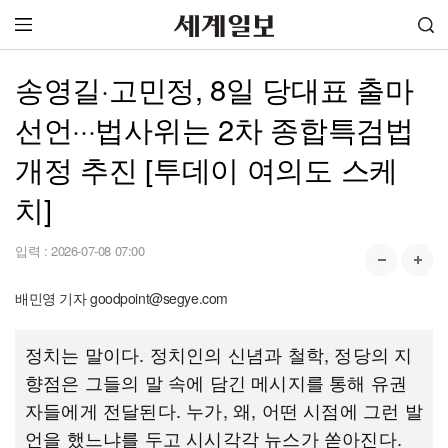
송영길·고민정, 8일 당대표 출마
선언···법사위는 2차 종합특검법
개정 추진 [투데이 여의도 스케
치]
입력 :
2026-07-08 07:00
배민영 기자 goodpoint@segye.com
정치는 말이다. 정치인의 신념과 철학, 정당의 지
향점은 그들의 말 속에 담긴 메시지를 통해 유권
자들에게 전달된다. 누가, 왜, 어떤 시점에 그런 발
언을 했느냐를 두고 시시각각 뉴스가 쏟아진다.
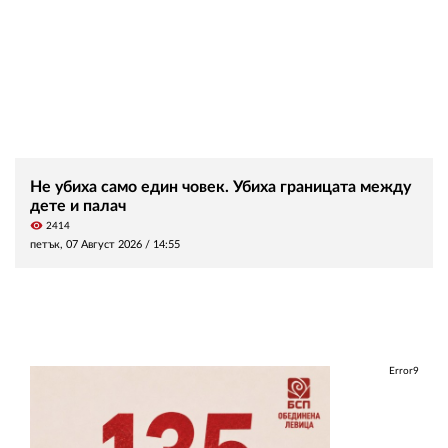
Не убиха само един човек. Убиха границата между
дете и палач
visibility
2414
петък, 07 Август 2026 /
14:55
Error9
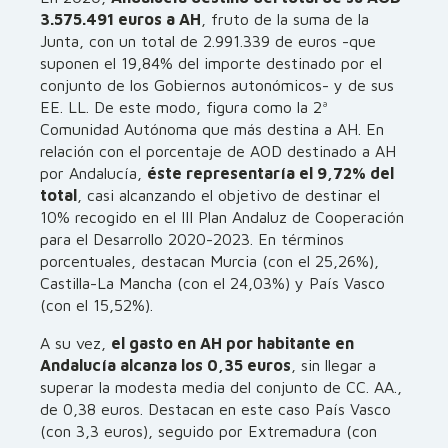
3.575.491 euros a AH
, fruto de la suma de la
Junta, con un total de 2.991.339 de euros -que
suponen el 19,84% del importe destinado por el
conjunto de los Gobiernos autonómicos- y de sus
EE. LL. De este modo, figura como la 2ª
Comunidad Autónoma que más destina a AH. En
relación con el porcentaje de AOD destinado a AH
por Andalucía,
éste representaría el 9,72% del
total
, casi alcanzando el objetivo de destinar el
10% recogido en el III Plan Andaluz de Cooperación
para el Desarrollo 2020-2023. En términos
porcentuales, destacan Murcia (con el 25,26%),
Castilla-La Mancha (con el 24,03%) y País Vasco
(con el 15,52%).
A su vez,
el gasto en AH por habitante en
Andalucía alcanza los 0,35 euros
, sin llegar a
superar la modesta media del conjunto de CC. AA.,
de 0,38 euros. Destacan en este caso País Vasco
(con 3,3 euros), seguido por Extremadura (con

========

§ Aim of the exercise
From the first line to the last, print the records exactly; leave out the pictures.

§ Finished task
송영길·고민정, 8일 당대표 출마
선언···법사위는 2차 종합특검법
개정 추진 [투데이 여의도 스케
치]
입력 :
2026-07-08 07:00
배민영 기자 goodpoint@segye.com
정치는 말이다. 정치인의 신념과 철학, 정당의 지
향점은 그들의 말 속에 담긴 메시지를 통해 유권
자들에게 전달된다. 누가, 왜, 어떤 시점에 그런 발
언을 했느냐를 두고 시시각각 뉴스가 쏟아진다.
Не убиха само един човек. Убиха границата между
дете и палач
visibility
2414
петък, 07 Август 2026 /
14:55
Error9
3.575.491 euros a AH
, fruto de la suma de la
Junta, con un total de 2.991.339 de euros -que
suponen el 19,84% del importe destinado por el
conjunto de los Gobiernos autonómicos- y de sus
EE. LL. De este modo, figura como la 2ª
Comunidad Autónoma que más destina a AH. En
relación con el porcentaje de AOD destinado a AH
por Andalucía,
éste representaría el 9,72% del
total
, casi alcanzando el objetivo de destinar el
10% recogido en el III Plan Andaluz de Cooperación
para el Desarrollo 2020-2023. En términos
porcentuales, destacan Murcia (con el 25,26%),
Castilla-La Mancha (con el 24,03%) y País Vasco
(con el 15,52%).
A su vez,
el gasto en AH por habitante en
Andalucía alcanza los 0,35 euros
, sin llegar a
superar la modesta media del conjunto de CC. AA.,
de 0,38 euros. Destacan en este caso País Vasco
(con 3,3 euros), seguido por Extremadura (con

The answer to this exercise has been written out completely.